Subscribe
NewsOne Featured Video
CLOSE

The U.S. Soccer Federation thinks the election of President Barack Obama will help persuade FIFA to award the 2018 or 2022 World Cup to the United States.

”Given everything that, frankly, President Obama has said, everything he stands for, everything he’s talked about in terms of reaching out to the world,” U.S. Soccer Federation president Sunil Gulati said Monday, ”that trying to bring the global game to the United States and opening our borders up for a festival of 32 countries and hundreds of thousands of people from all corners of the world would be viewed in a very positive way.”

FIFA received 11 preliminary bids for both the tournaments Tuesday, including applications from the United States, England and Russia.

Mexico, South Korea, Japan, Australia, Indonesia and Qatar all submitted the paperwork on time. Netherlands-Belgium and Spain-Portugal each made joint offers, although FIFA president Sepp Blatter has expressed a preference for single-nation bids. Possible contenders Egypt and China did not submit bids.

Next year’s World Cup will be in South Africa and the 2014 tournament will be staged by Brazil. FIFA says its executive committee will decide hosts for both tournaments in December 2010, and Blatter has expressed a preference for single-nation bids.

”What happened over the last several months and what happened two weeks ago in Washington has dramatically changed the view of United States and its leadership around the world. It would be impossible to think anything different,” Gulati said during a conference call. ”And for those of us who travel around the world quite a bit, that is noticeable, it’s audible and it’s visible. So that clearly is a positive for frankly, for Chicago bidding for the Olympics and for any effort to bring the World Cup back here.”

The United States hosted the 1994 tournament at nine stadiums and set records for total attendance (3.58 million) and average (68,991). Major League Soccer launched in 1996, and Gulati said another tournament in the United States would ”finish the job.”

”Out of ’94, we launched a professional league that isn’t the Premier League or La Liga today, but I’d like to understand where those two leagues were 14 years in. We have a half-a-dozen brand new soccer-specific stadiums. We have television coverage in both languages,” Gulati said. ”It certainly raised the profile of game in the United States.

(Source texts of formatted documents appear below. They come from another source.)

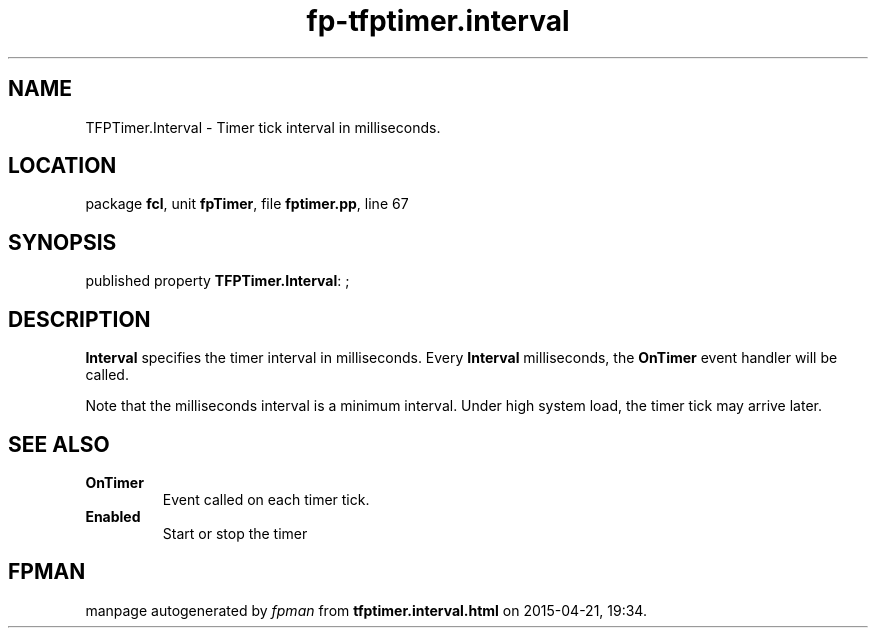 .\" file autogenerated by fpman
.TH "fp-tfptimer.interval" 3 "2014-03-14" "fpman" "Free Pascal Programmer's Manual"
.SH NAME
TFPTimer.Interval - Timer tick interval in milliseconds.
.SH LOCATION
package \fBfcl\fR, unit \fBfpTimer\fR, file \fBfptimer.pp\fR, line 67
.SH SYNOPSIS
published property \fBTFPTimer.Interval\fR: ;
.SH DESCRIPTION
\fBInterval\fR specifies the timer interval in milliseconds. Every \fBInterval\fR milliseconds, the \fBOnTimer\fR event handler will be called.

Note that the milliseconds interval is a minimum interval. Under high system load, the timer tick may arrive later.


.SH SEE ALSO
.TP
.B OnTimer
Event called on each timer tick.
.TP
.B Enabled
Start or stop the timer

.SH FPMAN
manpage autogenerated by \fIfpman\fR from \fBtfptimer.interval.html\fR on 2015-04-21, 19:34.

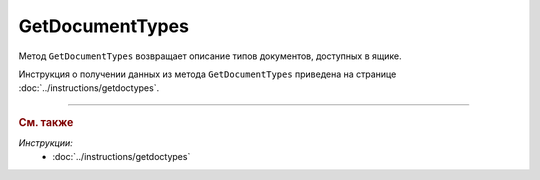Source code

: ﻿GetDocumentTypes
================

Метод ``GetDocumentTypes`` возвращает описание типов документов, доступных в ящике.

.. http:get:: /V2/GetDocumentTypes

	:queryparam boxId: идентификатор :doc:`ящика <../entities/box>` организации.

	:requestheader Authorization: данные, необходимые для :doc:`авторизации <../Authorization>`.

	:statuscode 200: операция успешно завершена.
	:statuscode 401: в запросе отсутствует HTTP-заголовок ``Authorization`` или в этом заголовке содержатся некорректные авторизационные данные.
	:statuscode 402: у организации с указанным идентификатором ``boxId`` закончилась подписка на API.
	:statuscode 403: доступ к ящику с предоставленным авторизационным токеном запрещен.
	:statuscode 405: используется неподходящий HTTP-метод.
	:statuscode 500: при обработке запроса возникла непредвиденная ошибка.

	:response Body: Тело ответа содержит структуру ``GetDocumentTypesResponseV2`` с описанием типов документов:

		.. code-block:: protobuf

		    message GetDocumentTypesResponseV2 {
		        repeated DocumentTypeDescriptionV2 DocumentTypes = 1;
		    }

		..

		- ``DocumentTypes`` — список типов документов, представленных структурой :doc:`../proto/DocumentTypeDescriptionV2`.
		
Инструкция о получении данных из метода ``GetDocumentTypes`` приведена на странице :doc:`../instructions/getdoctypes`.


----

.. rubric:: См. также

*Инструкции:*
	- :doc:`../instructions/getdoctypes`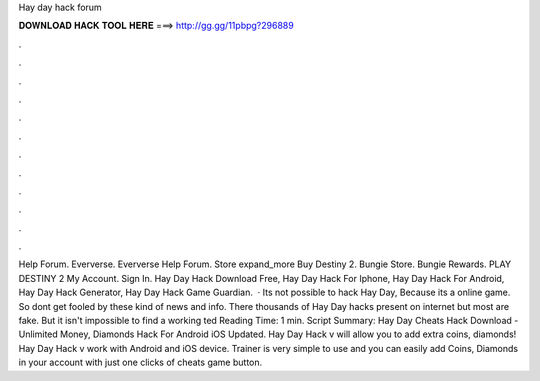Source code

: Hay day hack forum

𝐃𝐎𝐖𝐍𝐋𝐎𝐀𝐃 𝐇𝐀𝐂𝐊 𝐓𝐎𝐎𝐋 𝐇𝐄𝐑𝐄 ===> http://gg.gg/11pbpg?296889

.

.

.

.

.

.

.

.

.

.

.

.

Help Forum. Eververse. Eververse Help Forum. Store expand_more Buy Destiny 2. Bungie Store. Bungie Rewards. PLAY DESTINY 2 My Account. Sign In. Hay Day Hack Download Free, Hay Day Hack For Iphone, Hay Day Hack For Android, Hay Day Hack Generator, Hay Day Hack Game Guardian.  · Its not possible to hack Hay Day, Because its a online game. So dont get fooled by these kind of news and info. There thousands of Hay Day hacks present on internet but most are fake. But it isn't impossible to find a working ted Reading Time: 1 min. Script Summary: Hay Day Cheats Hack Download - Unlimited Money, Diamonds Hack For Android iOS Updated. Hay Day Hack v will allow you to add extra coins, diamonds! Hay Day Hack v work with Android and iOS device. Trainer is very simple to use and you can easily add Coins, Diamonds in your account with just one clicks of cheats game button.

But in my view, it’s unfinished business because it’s still not the same as it is in some other countries.”

Gulati said 25-35 U.S. stadiums would be included in the bid and would be capable of hosting World Cup matches with little alteration, a contrast to the massive building and reconstruction at the last two World Cups and for South Africa next year and Brazil in 2014.

Given that the next two World Cups will be played outside of Europe, England and Spain are considered the favorites for 2018. England was the host in 1966, and Spain in 1982.

Eight of the 24 votes on the FIFA executive committee are from Europe, another factor that could tilt 2018 toward Europe.

”The notion that you need to be back in Europe because two have been outside of the key continent for commercial reasons doesn’t hold up, frankly, because the United States can offer can offer all of those commercial advantages, whether it’s sponsors, television or anything else,” Gulati said. ”The World Cup has never been away from Europe for that long, so going in, I can understand how people would come to that conclusion and if somewhere along the way we come to the same conclusion, then we may focus on one or the other.”

Among the nine areas used in 1994, new stadiums have opened in Detroit; Foxborough, Mass.; and Landover, Md. In addition, Solider Field in Chicago was extensively refurbished, and new stadiums are to open next year in Arlington, Texas; and East Rutherford, N.J.

Since 1994, large new stadiums also have opened in Baltimore; Charlotte, N.C.; Cincinnati; Cleveland; Denver; Glendale, Ariz.; Houston; Indianapolis; Jacksonville, Fla.; Nashville, Tenn; Philadelphia; Pittsburgh; St. Louis; Seattle; and Tampa, Fla. In addition, the Superdome in New Orleans was refurbished after Hurricane Katrina.

The Rose Bowl in Pasadena, Calif., which hosted Brazil’s victory over Italy in the 1994 final, hasn’t been refurbished. The Los Angeles Coliseum also isn’t a viable option.

”The city and the state have several years to try to make sure they’ve got a stadium that will work for the World Cup,” Gulati said. ”Both stadiums aren’t, you know, aren’t up to the standard right now of some of the brand-new NFL stadiums that exist in other cities.”

Facilities also have not been upgraded in Orlando, Fla.; and San Francisco.

”Does a current stadium in the Bay Area work?” Gulati said. ”It would be hard to say that it does, but 14 years is a long time and I’d be shocked if something doesn’t happen in that period of time.”

Univision president David Downs, a former ABC executive, is leaving his job to become executive director of the bid. Gulati will chair the bid committee and be joined on the committee board by USSF chief executive officer Dan Flynn, MLS commissioner Don Garber and Phil Murphy, a former Goldman Sachs senior director who was finance chair of the Democratic National Committee and is an owner of Sky Blue FC in the Women’s Professional Soccer league.